Rewrite the lines from the one containing "Which has a higher value, 18-Tue or 19-Wed?" through the end of the entries, both included, replacing "greatest" with "highest" and keeping everything else the same. Omit the pictures.

(Dataset extract begins)

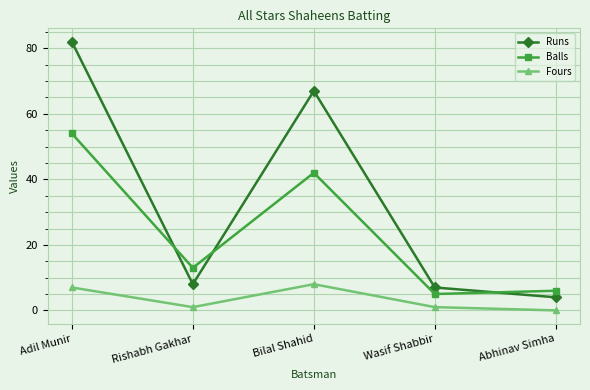

True or false: Fours and Balls cross at least once.

False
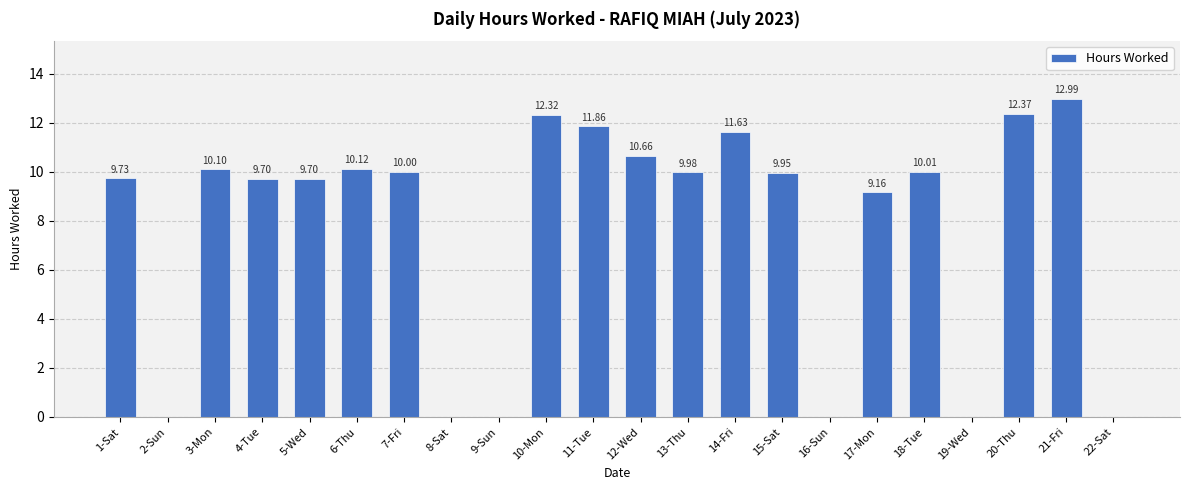

Which has a higher value, 18-Tue or 19-Wed?

18-Tue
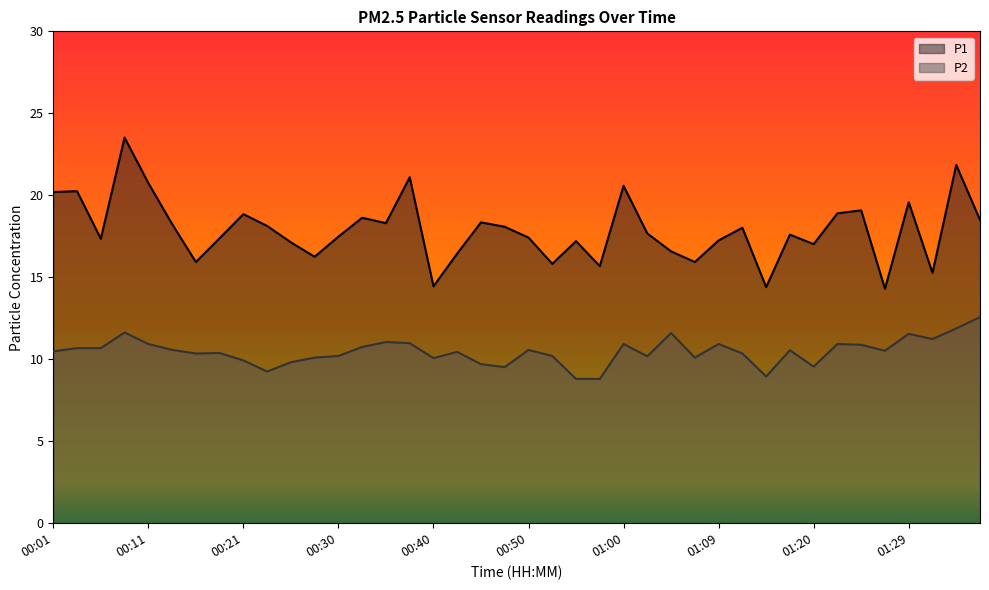

What is the greatest value displayed?

23.5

(Dataset extract ends)

- **Problem solution**:
Which has a higher value, 18-Tue or 19-Wed?

18-Tue

What is the highest value displayed?

23.5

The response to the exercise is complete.